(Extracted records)
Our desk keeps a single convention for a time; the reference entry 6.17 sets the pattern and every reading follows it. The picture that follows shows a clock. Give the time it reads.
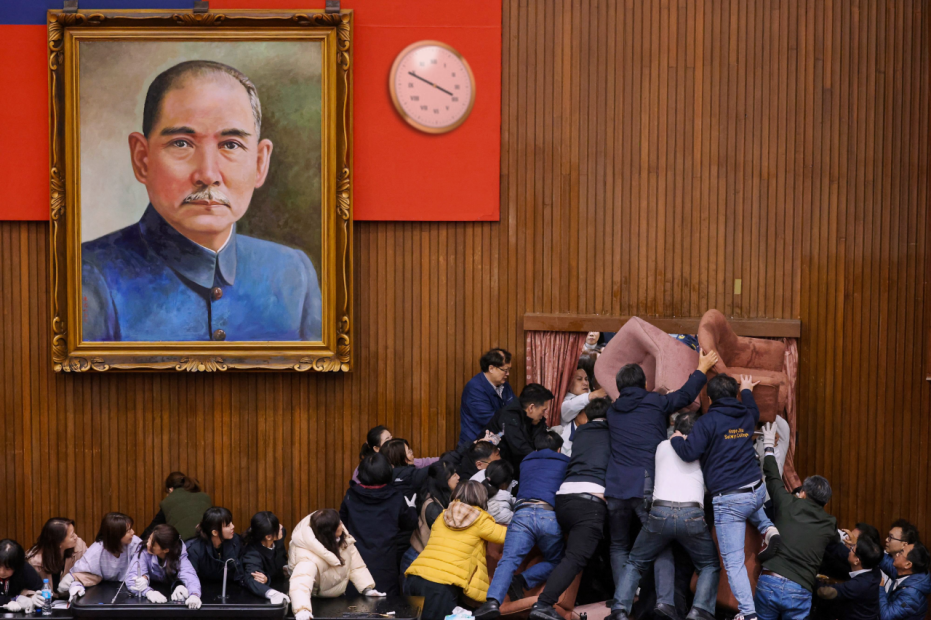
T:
3.49
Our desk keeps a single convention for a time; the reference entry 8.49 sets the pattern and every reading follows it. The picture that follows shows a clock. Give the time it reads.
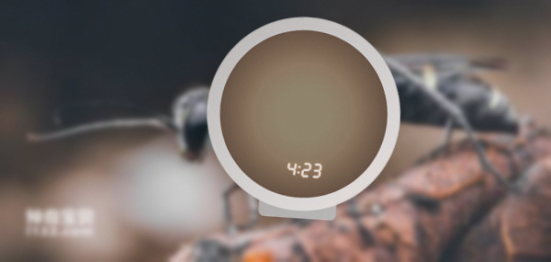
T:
4.23
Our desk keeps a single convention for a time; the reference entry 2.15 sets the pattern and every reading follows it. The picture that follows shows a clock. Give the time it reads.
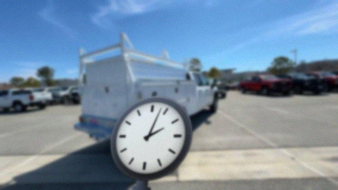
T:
2.03
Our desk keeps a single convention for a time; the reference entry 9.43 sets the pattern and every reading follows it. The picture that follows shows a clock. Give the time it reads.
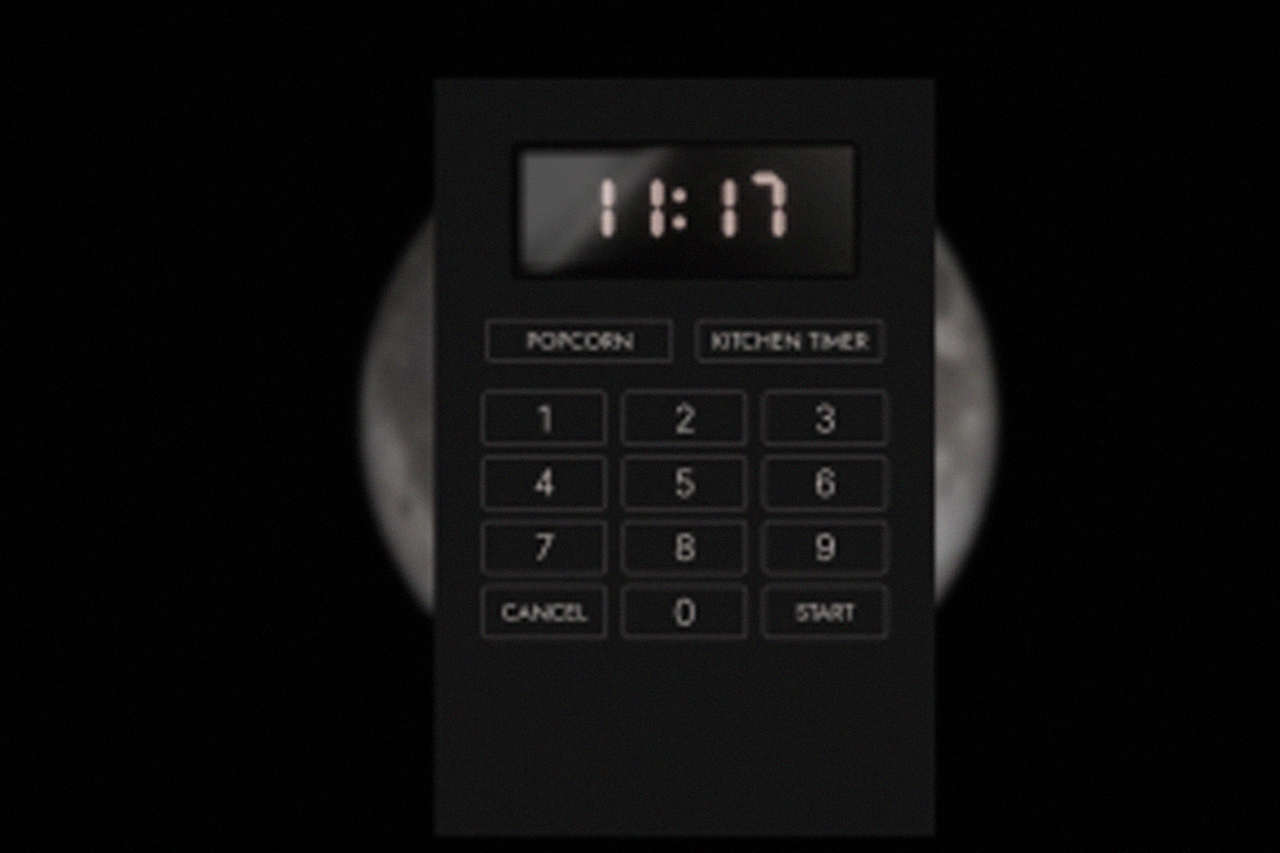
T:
11.17
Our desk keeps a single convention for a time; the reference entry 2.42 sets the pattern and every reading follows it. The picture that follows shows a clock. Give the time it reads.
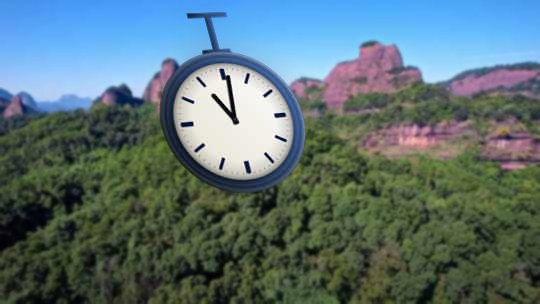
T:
11.01
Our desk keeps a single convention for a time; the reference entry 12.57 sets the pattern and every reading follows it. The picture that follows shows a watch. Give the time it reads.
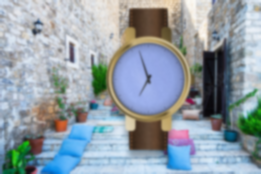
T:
6.57
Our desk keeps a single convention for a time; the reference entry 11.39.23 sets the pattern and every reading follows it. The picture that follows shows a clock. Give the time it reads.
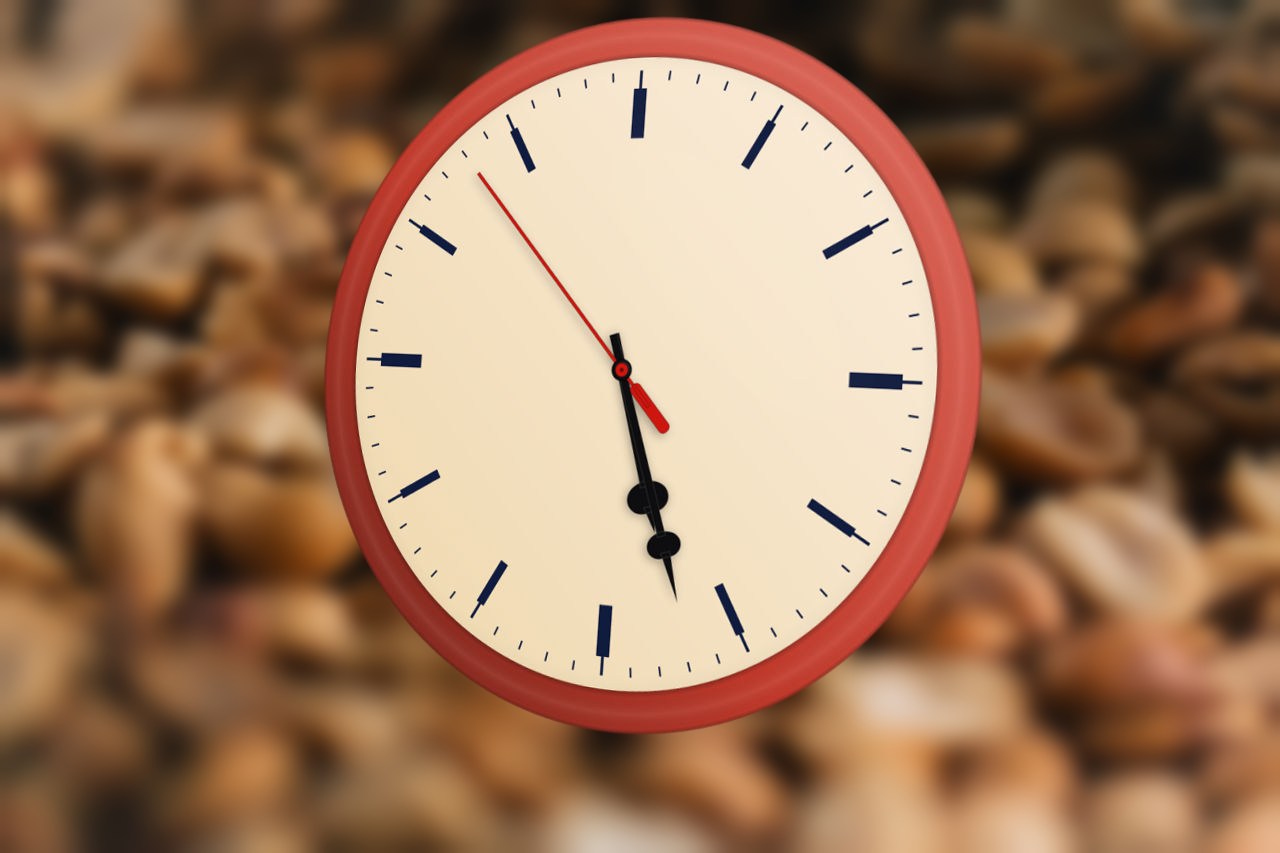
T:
5.26.53
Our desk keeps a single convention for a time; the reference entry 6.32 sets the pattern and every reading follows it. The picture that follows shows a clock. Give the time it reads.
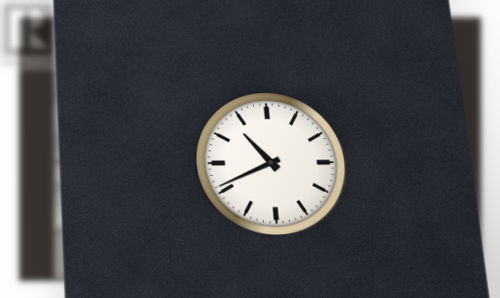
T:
10.41
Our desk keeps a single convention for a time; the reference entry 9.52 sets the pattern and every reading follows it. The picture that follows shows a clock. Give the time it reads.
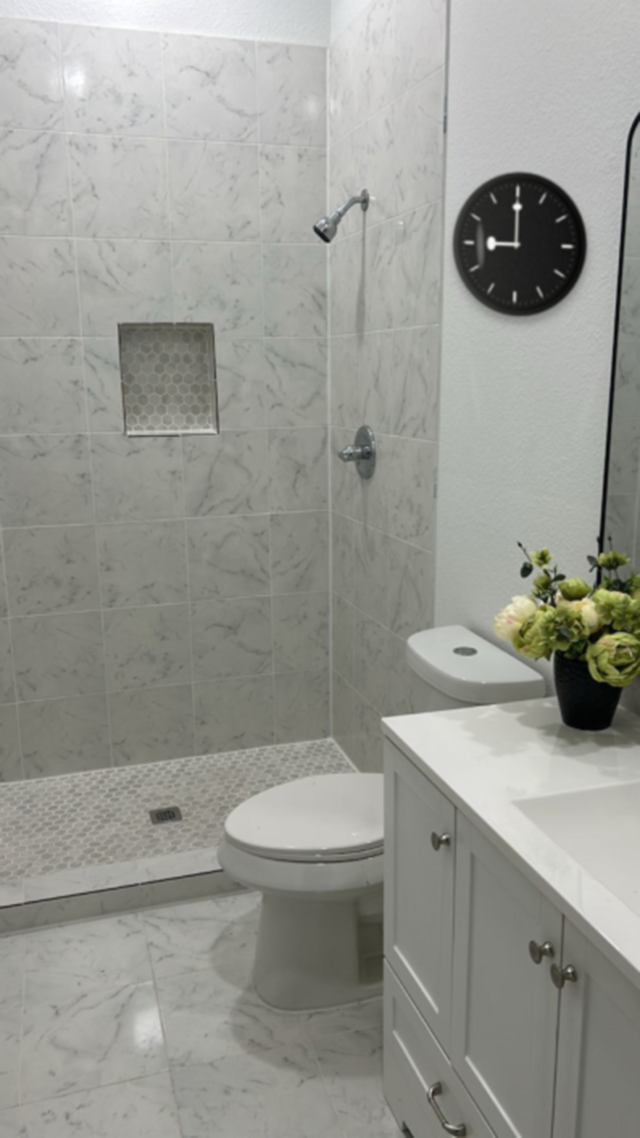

**WHAT NEEDS TO BE DONE**
Please reproduce every row above word for word, leaving the pictures out.

**REPLY TO THE EXERCISE**
Our desk keeps a single convention for a time; the reference entry 6.17 sets the pattern and every reading follows it. The picture that follows shows a clock. Give the time it reads.
T:
3.49
Our desk keeps a single convention for a time; the reference entry 8.49 sets the pattern and every reading follows it. The picture that follows shows a clock. Give the time it reads.
T:
4.23
Our desk keeps a single convention for a time; the reference entry 2.15 sets the pattern and every reading follows it. The picture that follows shows a clock. Give the time it reads.
T:
2.03
Our desk keeps a single convention for a time; the reference entry 9.43 sets the pattern and every reading follows it. The picture that follows shows a clock. Give the time it reads.
T:
11.17
Our desk keeps a single convention for a time; the reference entry 2.42 sets the pattern and every reading follows it. The picture that follows shows a clock. Give the time it reads.
T:
11.01
Our desk keeps a single convention for a time; the reference entry 12.57 sets the pattern and every reading follows it. The picture that follows shows a watch. Give the time it reads.
T:
6.57
Our desk keeps a single convention for a time; the reference entry 11.39.23 sets the pattern and every reading follows it. The picture that follows shows a clock. Give the time it reads.
T:
5.26.53
Our desk keeps a single convention for a time; the reference entry 6.32 sets the pattern and every reading follows it. The picture that follows shows a clock. Give the time it reads.
T:
10.41
Our desk keeps a single convention for a time; the reference entry 9.52 sets the pattern and every reading follows it. The picture that follows shows a clock. Give the time it reads.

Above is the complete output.